Did machine learning reveal symbolism, emotionality, and imaginativeness as primary predictors of creativity?
Creativity is a fundamental but ambiguous concept in the visual arts. It has been demonstrated that there is an association between the perceived creativity of a work of art and its overall quality, but the underlying factors that shape individuals’ perceptions of creativity are not well-established. This discrepancy is the central focus of a recent article published in Nature’s Scientific Reports, in which Spee et al. attempt to identify the perceived attributes of a work of art — e.g., color, symbolism, emotion — that contribute most heavily to individuals’ assessments of its creativity.
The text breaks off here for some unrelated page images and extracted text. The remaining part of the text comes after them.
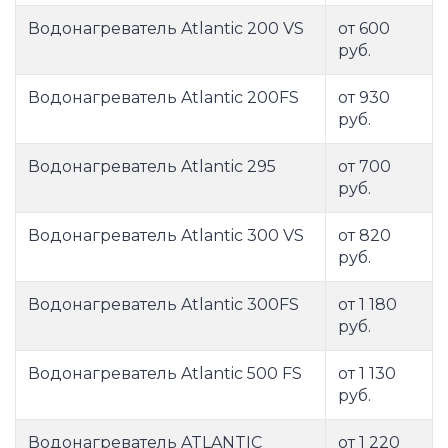
Водонагреватель Atlantic 200 VS
от 600
руб.
Водонагреватель Atlantic 200FS
от 930
руб.
Водонагреватель Atlantic 295
от 700
руб.
Водонагреватель Atlantic 300 VS
от 820
руб.
Водонагреватель Atlantic 300FS
от 1 180
руб.
Водонагреватель Atlantic 500 FS
от 1 130
руб.
Водонагреватель ATLANTIC
от 1 220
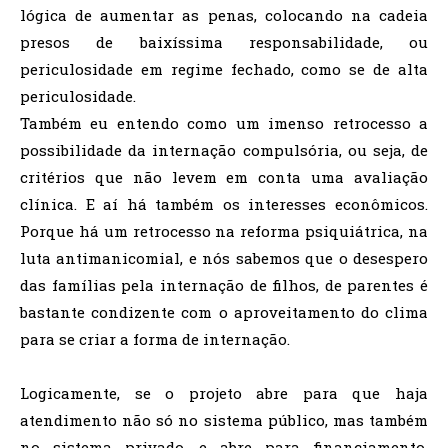
lógica de aumentar as penas, colocando na cadeia
presos de baixíssima responsabilidade, ou
periculosidade em regime fechado, como se de alta
periculosidade.
Também eu entendo como um imenso retrocesso a
possibilidade da internação compulsória, ou seja, de
critérios que não levem em conta uma avaliação
clínica. E aí há também os interesses econômicos.
Porque há um retrocesso na reforma psiquiátrica, na
luta antimanicomial, e nós sabemos que o desespero
das famílias pela internação de filhos, de parentes é
bastante condizente com o aproveitamento do clima
para se criar a forma de internação.
Logicamente, se o projeto abre para que haja
atendimento não só no sistema público, mas também
no sistema privado, e abre para financiamento,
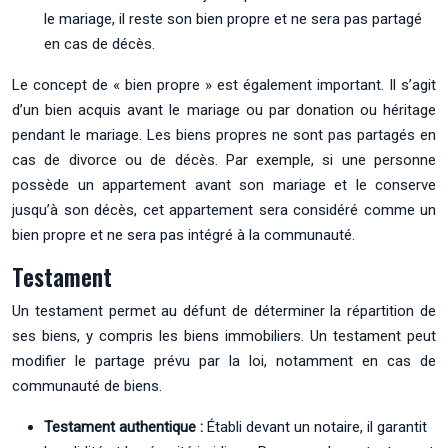
le mariage, il reste son bien propre et ne sera pas partagé
en cas de décès.
Le concept de « bien propre » est également important. Il s’agit
d’un bien acquis avant le mariage ou par donation ou héritage
pendant le mariage. Les biens propres ne sont pas partagés en
cas de divorce ou de décès. Par exemple, si une personne
possède un appartement avant son mariage et le conserve
jusqu’à son décès, cet appartement sera considéré comme un
bien propre et ne sera pas intégré à la communauté.
Testament
Un testament permet au défunt de déterminer la répartition de
ses biens, y compris les biens immobiliers. Un testament peut
modifier le partage prévu par la loi, notamment en cas de
communauté de biens.
Testament authentique :
Établi devant un notaire, il garantit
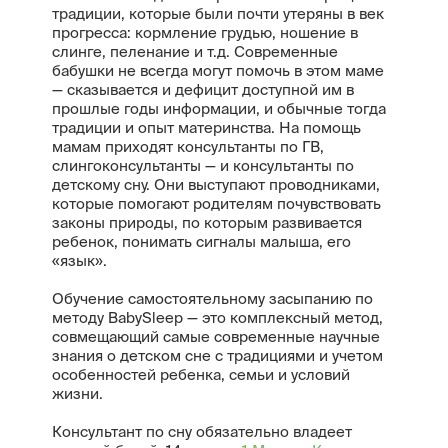
традиции, которые были почти утеряны в век
прогресса: кормление грудью, ношение в
слинге, пеленание и т.д. Современные
бабушки не всегда могут помочь в этом маме
— сказывается и дефицит доступной им в
прошлые годы информации, и обычные тогда
традиции и опыт материнства. На помощь
мамам приходят консультанты по ГВ,
слингоконсультанты — и консультанты по
детскому сну. Они выступают проводниками,
которые помогают родителям почувствовать
законы природы, по которым развивается
ребенок, понимать сигналы малыша, его
«язык».
Обучение самостоятельному засыпанию по
методу BabySleep — это комплексный метод,
совмещающий самые современные научные
знания о детском сне с традициями и учетом
особенностей ребенка, семьи и условий
жизни.
Консультант по сну обязательно владеет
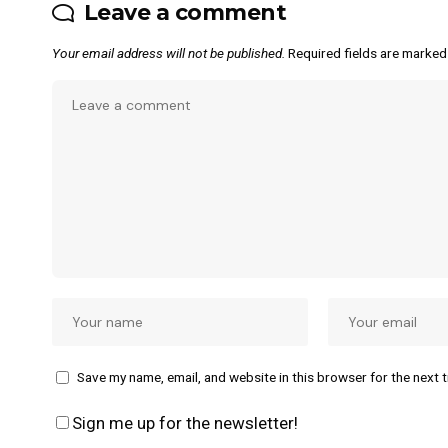
Leave a comment
Your email address will not be published.
Required fields are marke
Save my name, email, and website in this browser for the next 
Sign me up for the newsletter!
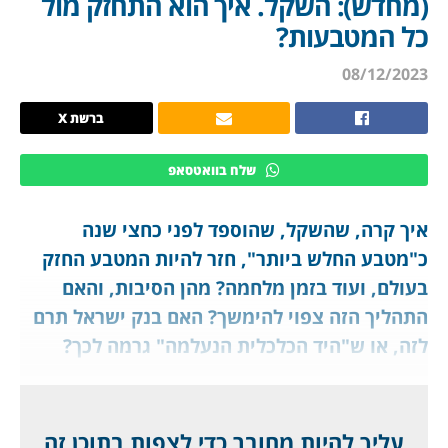
(מחדש): השקל. איך הוא התחזק מול
כל המטבעות?
08/12/2023
ברשת X
שלח בוואטסאפ
איך קרה, שהשקל, שהוספד לפני כחצי שנה
כ"מטבע החלש ביותר", חזר להיות המטבע החזק
בעולם, ועוד בזמן מלחמה? מהן הסיבות, והאם
התהליך הזה צפוי להימשך? האם בנק ישראל תרם
לזה, או ש"היד הכלכלית הנעלמה" גרמה לכך?
לחברי מועדון ג'יפלאנט, שידעו; ומי שקנה דולרים,
בניגוד לדעתנו, מצטער על כך.
עליך להיות מחובר כדי לצפות בתוכן זה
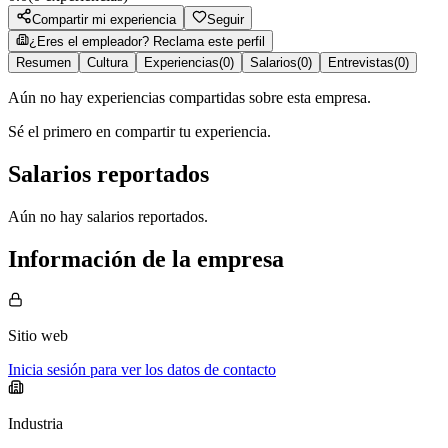
Compartir mi experiencia
Seguir
¿Eres el empleador? Reclama este perfil
Resumen
Cultura
Experiencias
(
0
)
Salarios
(
0
)
Entrevistas
(
0
)
Aún no hay experiencias compartidas sobre esta empresa.
Sé el primero en compartir tu experiencia.
Salarios reportados
Aún no hay salarios reportados.
Información de la empresa
Sitio web
Inicia sesión para ver los datos de contacto
Industria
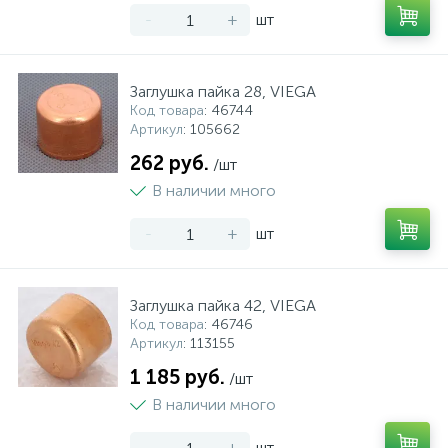
-
+
шт
Заглушка пайка 28, VIEGA
Код товара
: 46744
Артикул
: 105662
262 руб.
/шт
В наличии много
-
+
шт
Заглушка пайка 42, VIEGA
Код товара
: 46746
Артикул
: 113155
1 185 руб.
/шт
В наличии много
-
+
шт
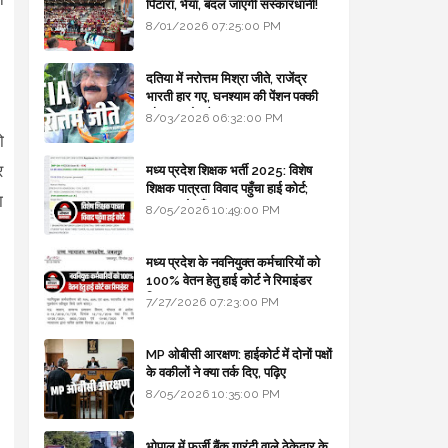
पिटारा, भैया, बदल जाएगी संस्कारधानी!
8/01/2026 07:25:00 PM
दतिया में नरोत्तम मिश्रा जीते, राजेंद्र
भारती हार गए, घनश्याम की पेंशन पक्की
और आशुतोष बैक टू...
8/03/2026 06:32:00 PM
ो
र
मध्य प्रदेश शिक्षक भर्ती 2025: विशेष
शिक्षक पात्रता विवाद पहुँचा हाई कोर्ट;
ा
सरकार से माँगा जवाब
8/05/2026 10:49:00 PM
मध्य प्रदेश के नवनियुक्त कर्मचारियों को
100% वेतन हेतु हाई कोर्ट ने रिमाइंडर
लिखा
7/27/2026 07:23:00 PM
MP ओबीसी आरक्षण: हाईकोर्ट में दोनों पक्षों
के वकीलों ने क्या तर्क दिए, पढ़िए
8/05/2026 10:35:00 PM
भोपाल में फर्जी बैंक गारंटी वाले ठेकेदार के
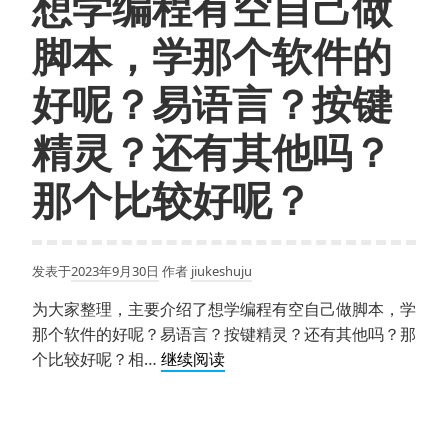
想学编程有空自己做
的
最
脚本，学那个软件的
全
的
好呢？易语言？按键
python
库
精灵？还有其他吗？
(总
那个比较好呢？
结)
发表于
2023年9月30日
作者
jiukeshuju
为大家整理，主要介绍了想学编程有空自己做脚本，学
那个软件的好呢？易语言？按键精灵？还有其他吗？那
想
个比较好呢？相…
继续阅读
学
编
程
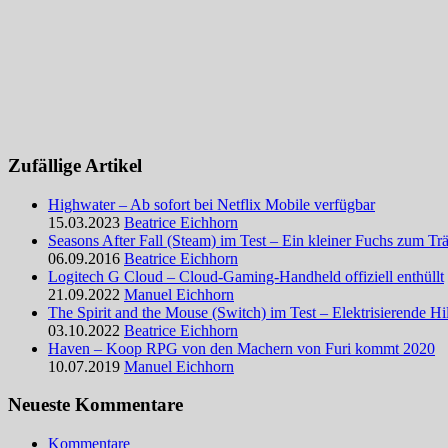
Zufällige Artikel
Highwater – Ab sofort bei Netflix Mobile verfügbar
15.03.2023
Beatrice Eichhorn
Seasons After Fall (Steam) im Test – Ein kleiner Fuchs zum T
06.09.2016
Beatrice Eichhorn
Logitech G Cloud – Cloud-Gaming-Handheld offiziell enthüllt
21.09.2022
Manuel Eichhorn
The Spirit and the Mouse (Switch) im Test – Elektrisierende Hi
03.10.2022
Beatrice Eichhorn
Haven – Koop RPG von den Machern von Furi kommt 2020
10.07.2019
Manuel Eichhorn
Neueste Kommentare
Kommentare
Spee et al. conducted a study in which 78 non-experts were asked to rate 54 paintings according to 17 different attributes, each on a 100-point scale. The participants were also asked to judge the creativity of each painting on the same 100-point scale. The authors trained a random forest regression model to analyze these data, emphasizing that this approach is well-suited for capturing the nonlinear relationships that are thought to exist between creativity and the selected attributes. Their results support this hypothesis of nonlinearity and suggest that symbolism, emotionality, and imaginativeness are the most prominent predictors of creativity in Western paintings. In this report, we evaluate the reproducibility and replicability of Spee et al’s work.